Manuel Antunes, cirurgião toráxico e professor da Universidade de Coimbra
[1] Os enfermeiros fazem parte da equipa prestadora de cuidados onde cada profissional deve fazer aquilo para que foi treinado. Até agora esse treino não lhes foi dado. Quando for...
[2] Esta organização em 3 grupos de diferenciação teria mérito se tivesse sido bem pensada e não me parece que tenha sido. No caso referido, a eventual eliminação de 2 centros de cirurgia cardíaca seria catastrófica. O País tem os que necessita e os que ficavam não têm capacidade para suprir as necessidades.
Maurício Barbosa, bastonário da Ordem dos Farmacêuticos e professor da Faculdade de Farmácia da Universidade do Porto
[1] Penso que o sistema de saúde precisa de novos modelos organizativos assentes em princípios de multidisciplinaridade e cooperação interprofissional, de modo a usufruir das competências dos diferentes profissionais.
[2] Há sempre opções difíceis e "trade-offs" quando se reorganiza a oferta hospitalar. Isso faz parte da reforma hospitalar, que urge. Mas os critérios da racionalidade não devem sobrepor-se aos da equidade e acessibilidade dos cidadãos aos cuidados de saúde.
António Ferreira, presidente do Conselho de Administração do Hospital de S.João
[1] A prescrição é um ato que depende do conhecimento e que tem de ser regulamentado e atribuído a profissionais credenciados, independentemente da sua filiação corporativa. Por outro lado, a prescrição, independentemente do grupo profissional em causa, deve ser condicionada a quem tem o conhecimento adequado, o que significa que se pode e deve permitir a possibilidade de prescrição condicionada a algumas situações e grupos de medicamentos.
[2] Sem discutir os casos concretos - uma vez que sou representante de parte interessada - defendo a necessidade óbvia de se proceder à reforma da rede hospitalar, concentrando serviços e encerrando outros.
Nuno Sousa, diretor do curso de Medicina da Universidade do Minho
[1] A prática assistencial é claramente multidisciplinar e deve ser assegurada por uma equipa.

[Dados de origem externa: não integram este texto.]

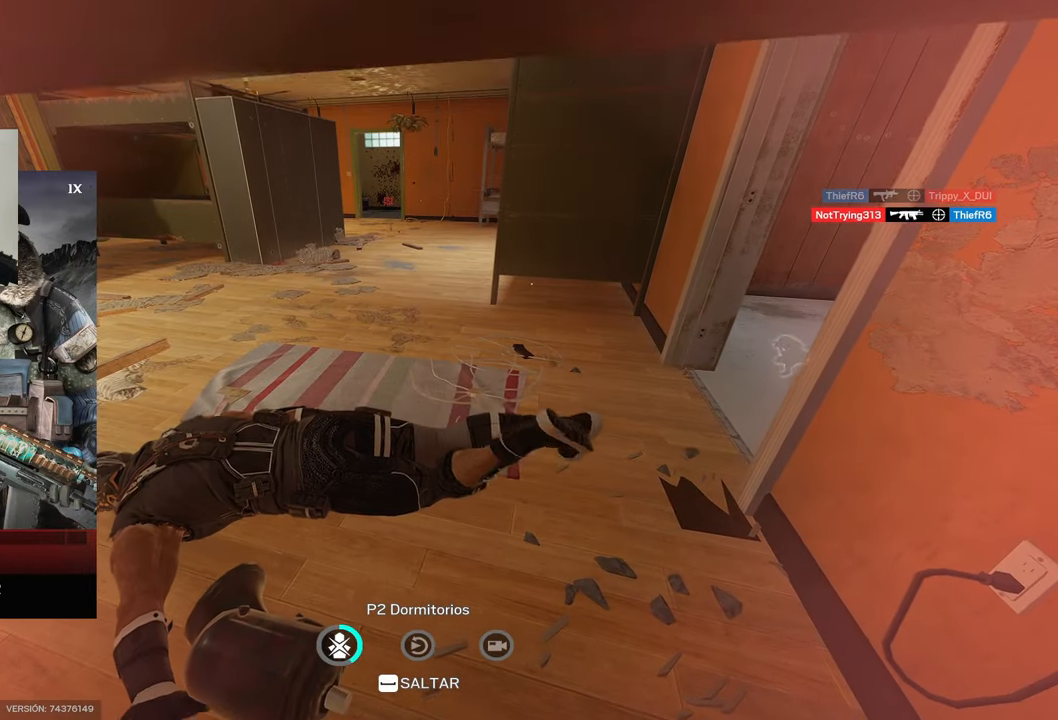
Gameplay with keyboard and mouse; each line is a JSON object with the keys and mouse buttons held at the frame after it. "events" lists presses ("down") and releases ("up") of "1", "2", "3", "4", "5", "a", "alt", "b", "c", "ctrl", "d", "e", "f", "g", "minus", "q", "r", "s", "shift", "space", "t", "tab", "v", "w", "x", "z", "mouse_left", "mouse_wheel", "mouse_right", "mouse_mb4" and "mouse_mb5" between this image and that frame as [ms after this image, input, new state], when the widget could be followed in between. "mouse_left", "mouse_wheel", "mouse_right", "mouse_mb4", "mouse_mb5" = the "left", "wheel", "right", "mb4", "mb5" buttons of the "mouse" list. No other keys are recorded. "wheel" means that the mouse wheel is clicked or scrolled. Mouse movement is not recorded.
{"keys": [], "mouse": [], "events": []}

A prescrição de medicamentos é claramente uma tarefa que implica um conjunto de competências, que são típicas dos médicos.
[2] Importa analisar toda a rede, nomeadamente onde se devem localizar
os hospitais que mantenham todas as valências. (no caso concreto não faz sentido a existência de 2 Hospitais com essas características na cidade do Porto, onde habitam menos pessoas que em Gaia!)
Paulo Mendo, antigo ministro da Saúde
[1] Há muitos anos que a enfermagem deixou de ser a profissão de ajuda e subordinação aos médicos e, sim, uma profissão com autonomia e perfil profissional próprios preparada para o trabalho responsável especializado em equipa. Por isso, não só pode como deve.
[2] Os Hospitais são sempre reorganizados de acordo com criterios conjunturais. A reforma necessária é a da própria estrutura e vocação dos hospitais. Que é urgente, mas continua ausente dos programas ministeriais.
Purificação Tavares, médica geneticista, CEO CGC Genetics
[1] Os enfermeiros têm competências e áreas de responsabilidade importantes e bem definidas A responsabilidade de uma prescrição de medicamentos exige preparação e conhecimentos distintos, é recomendável não sobrepor competências.
[2] A gestão de recursos hospitalares é feita numa perspectiva de saúde pública e epidemiológica. Será difícil tomar medidas restritivas, se eventualmente necessário, sobretudo quando os serviços estão a funcionar bem - como no exemplo dado.